A Conatrae cita como um dos motivos de preocupação com o trâmite da MP 1045 o enfraquecimento da fiscalização do trabalho e a possibilidade de interferência indevida na “lista suja” do trabalho escravo.

A nota cita, por exemplo, a ampliação da “dupla visita”. Isso acontece quando a fiscalização encontra um problema e, ao invés de multar, solicita a sua correção. Apenas em uma segunda inspeção é que ocorre a autuação, caso o problema persista. A dupla visita já existe com infrações leves, mas o projeto aumenta as situações em que ela pode acontecer.

Mesmo que o texto proposto ressalve que ela não se aplica a “irregularidades diretamente relacionadas à configuração da situação” de trabalho escravo ou infantil, a Conatrae acredita que, mesmo assim, pode vir a comprometer a efetividade de operações. “Especialmente porque, sendo tais vínculos trabalhistas resultados de crime do empregador, não há irregularidade concernente às vítimas que não esteja diretamente relacionada com essa prática ilegal”, afirma o texto.

Também afirma que o projeto prevê a possibilidade de anulação de autos de infração, inclusive dos que reconhecem a exploração do trabalho em condições análogas à de escravo, por um conselho revisor tripartite, sem a presença dos auditores fiscais. Isso, segundo a nota, poderia impedir a confirmação da autuação de empregadores e, consequentemente, a inclusão de seus nomes da “lista suja” do trabalho escravo.

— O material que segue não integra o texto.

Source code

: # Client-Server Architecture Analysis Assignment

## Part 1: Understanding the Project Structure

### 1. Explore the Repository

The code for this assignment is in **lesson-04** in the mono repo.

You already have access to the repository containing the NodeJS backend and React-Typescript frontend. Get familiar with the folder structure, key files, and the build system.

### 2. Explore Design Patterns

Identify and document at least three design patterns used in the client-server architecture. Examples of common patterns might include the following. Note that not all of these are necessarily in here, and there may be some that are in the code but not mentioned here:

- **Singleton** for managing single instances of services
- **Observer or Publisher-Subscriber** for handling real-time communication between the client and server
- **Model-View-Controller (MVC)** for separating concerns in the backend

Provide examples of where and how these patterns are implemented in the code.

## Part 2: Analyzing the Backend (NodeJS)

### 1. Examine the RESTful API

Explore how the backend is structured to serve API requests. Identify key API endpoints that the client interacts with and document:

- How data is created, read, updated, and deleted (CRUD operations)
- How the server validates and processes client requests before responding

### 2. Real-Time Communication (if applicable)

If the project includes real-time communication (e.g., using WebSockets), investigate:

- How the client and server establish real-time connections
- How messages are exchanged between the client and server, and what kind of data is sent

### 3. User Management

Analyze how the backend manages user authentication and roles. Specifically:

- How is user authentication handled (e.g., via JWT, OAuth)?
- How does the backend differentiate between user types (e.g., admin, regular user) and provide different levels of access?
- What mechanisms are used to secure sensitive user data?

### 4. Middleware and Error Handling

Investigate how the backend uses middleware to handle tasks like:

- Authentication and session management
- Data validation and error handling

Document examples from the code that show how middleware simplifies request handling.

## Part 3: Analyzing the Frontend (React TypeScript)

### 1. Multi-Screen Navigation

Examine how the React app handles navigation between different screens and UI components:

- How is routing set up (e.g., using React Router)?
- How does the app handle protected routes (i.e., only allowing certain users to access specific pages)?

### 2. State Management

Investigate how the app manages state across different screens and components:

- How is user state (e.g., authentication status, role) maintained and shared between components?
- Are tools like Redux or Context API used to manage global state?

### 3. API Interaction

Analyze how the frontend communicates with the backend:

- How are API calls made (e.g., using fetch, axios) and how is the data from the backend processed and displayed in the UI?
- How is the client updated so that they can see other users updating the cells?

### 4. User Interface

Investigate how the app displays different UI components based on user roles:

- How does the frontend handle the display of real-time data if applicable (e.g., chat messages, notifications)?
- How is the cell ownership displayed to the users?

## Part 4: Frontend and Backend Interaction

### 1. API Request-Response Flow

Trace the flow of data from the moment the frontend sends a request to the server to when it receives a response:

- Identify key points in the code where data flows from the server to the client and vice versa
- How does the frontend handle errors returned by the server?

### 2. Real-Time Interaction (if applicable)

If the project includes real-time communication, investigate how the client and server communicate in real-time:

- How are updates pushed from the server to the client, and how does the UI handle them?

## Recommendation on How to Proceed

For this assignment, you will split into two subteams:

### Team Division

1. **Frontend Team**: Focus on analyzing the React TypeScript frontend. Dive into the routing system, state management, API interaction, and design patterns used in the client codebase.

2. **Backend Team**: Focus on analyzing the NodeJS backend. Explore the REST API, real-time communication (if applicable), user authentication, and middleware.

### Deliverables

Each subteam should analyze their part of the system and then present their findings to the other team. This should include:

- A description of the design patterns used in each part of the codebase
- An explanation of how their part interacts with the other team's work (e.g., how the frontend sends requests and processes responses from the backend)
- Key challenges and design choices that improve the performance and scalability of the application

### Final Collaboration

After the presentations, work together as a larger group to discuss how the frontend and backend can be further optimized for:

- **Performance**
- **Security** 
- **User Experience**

O cadastro público criado pelo governo federal, em 2003, e atualizado a cada seis meses, publiciza os nomes dos empregadores responsabilizados por esse crime. É considerado pelas Nações Unidas um dos principais instrumentos de transparência no combate à escravidão em todo o mundo.

Outro problema apontado pela Conatrae é a previsão de novos critérios para o direito à Justiça gratuita, como a exigência de comprovação da inscrição do requerente em cadastros governamentais. A consequência, na opinião da maioria dos membros da comissão, será a criação de barreiras ao acesso ao Poder Judiciário por trabalhadores vulneráveis, que são as principais vítimas do trabalho escravo.

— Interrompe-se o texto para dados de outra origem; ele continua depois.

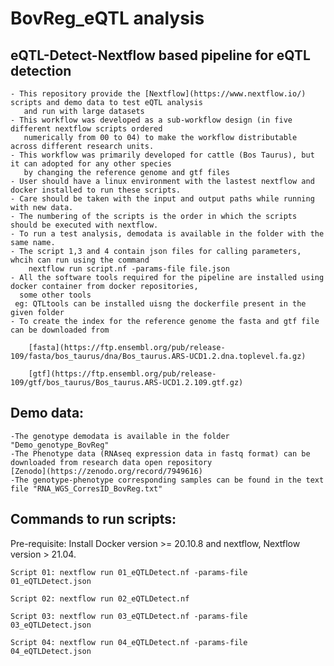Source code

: # BovReg_eQTL analysis 

## eQTL-Detect-Nextflow based pipeline for eQTL detection 
	- This repository provide the [Nextflow](https://www.nextflow.io/) scripts and demo data to test eQTL analysis 
       and run with large datasets
	- This workflow was developed as a sub-workflow design (in five different nextflow scripts ordered
       numerically from 00 to 04) to make the workflow distributable across different research units.
	- This workflow was primarily developed for cattle (Bos Taurus), but it can adopted for any other species
       by changing the reference genome and gtf files
	- User should have a linux environment with the lastest nextflow and docker installed to run these scripts.
	- Care should be taken with the input and output paths while running with new data.
	- The numbering of the scripts is the order in which the scripts should be executed with nextflow.
	- To run a test analysis, demodata is available in the folder with the same name.
	- The script 1,3 and 4 contain json files for calling parameters, whcih can run using the command 
        nextflow run script.nf -params-file file.json 
	- All the software tools required for the pipeline are installed using docker container from docker repositories,
      some other tools 
     eg: QTLtools can be installed uisng the dockerfile present in the given folder
	- To create the index for the reference genome the fasta and gtf file can be downloaded from
 
		[fasta](https://ftp.ensembl.org/pub/release-109/fasta/bos_taurus/dna/Bos_taurus.ARS-UCD1.2.dna.toplevel.fa.gz) 
	
		[gtf](https://ftp.ensembl.org/pub/release-109/gtf/bos_taurus/Bos_taurus.ARS-UCD1.2.109.gtf.gz) 

## Demo data:
	-The genotype demodata is available in the folder "Demo_genotype_BovReg"
	-The Phenotype data (RNAseq expression data in fastq format) can be downloaded from research data open repository 
    [Zenodo](https://zenodo.org/record/7949616) 
	-The genotype-phenotype corresponding samples can be found in the text file "RNA_WGS_CorresID_BovReg.txt"

## Commands to run scripts:
 Pre-requisite: Install Docker version >=  20.10.8 and nextflow, Nextflow version > 21.04. 

 	Script 01: nextflow run 01_eQTLDetect.nf -params-file 01_eQTLDetect.json

	Script 02: nextflow run 02_eQTLDetect.nf 

 	Script 03: nextflow run 03_eQTLDetect.nf -params-file 03_eQTLDetect.json

 	Script 04: nextflow run 04_eQTLDetect.nf -params-file 04_eQTLDetect.json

A Conatrae também cita a exposição ao risco de trabalho escravo propiciada por uma precarização das formas de contratação de trabalhadores sem direito às previsões da CLT. Para ela, a possibilidade de contratar trabalhadores com o pagamento de benefícios sem natureza salarial, sem reconhecimento de vínculo empregatício e sem direitos trabalhistas e previdenciários, “gera para um público já socialmente vulnerável, riscos sérios de multiplicar as ocorrências de superexploração nas relações laborativas”. Entre as quais, o próprio trabalho escravo.

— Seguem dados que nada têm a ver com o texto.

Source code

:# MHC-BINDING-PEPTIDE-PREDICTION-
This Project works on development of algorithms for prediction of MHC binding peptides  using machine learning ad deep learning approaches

Por fim, a comissão afirma que pode ocorrer insegurança jurídica como resultado de recursos e contestações por vícios de forma e de conteúdo dos dispositivos propostos. Na avaliação da comissão, o projeto viola a Constituição ao inserir matérias de conteúdo temático estranho ao objeto originário da MP no processo legislativo de sua conversão em lei.

Trabalho escravo hoje no Brasil

De 1995, quando o Brasil reconheceu diante das Nações Unidas a persistência do trabalho escravo em seu território e o governo federal criou o sistema nacional de verificação de denúncias, até o final do ano passado, mais de 56 mil trabalhadores foram resgatados segundo dados do Radar SIT – Painel de Informações e Estatísticas da Inspeção do Trabalho no Brasil, ligado ao Ministério da Economia.

De acordo com o artigo 149 do Código Penal, quatro elementos podem definir escravidão contemporânea por aqui: trabalho forçado (que envolve cerceamento do direito de ir e vir), servidão por dívida (um cativeiro atrelado a dívidas, muitas vezes fraudulentas), condições degradantes (trabalho que nega a dignidade humana, colocando em risco a saúde e a vida) ou jornada exaustiva (levar ao trabalhador ao completo esgotamento dado à intensidade da exploração, também colocando em risco sua saúde e vida).

Trabalhadores têm sido encontrados em fazendas de gado, soja, algodão, cana, café, frutas, erva-mate, batatas, sisal, na derrubada de mata nativa, na produção de carvão para a siderurgia, na extração de caulim e de minérios, na construção civil, em oficinas de costura, em bordéis. A pecuária bovina é a principal atividade econômica flagrada com trabalho escravo desde 1995.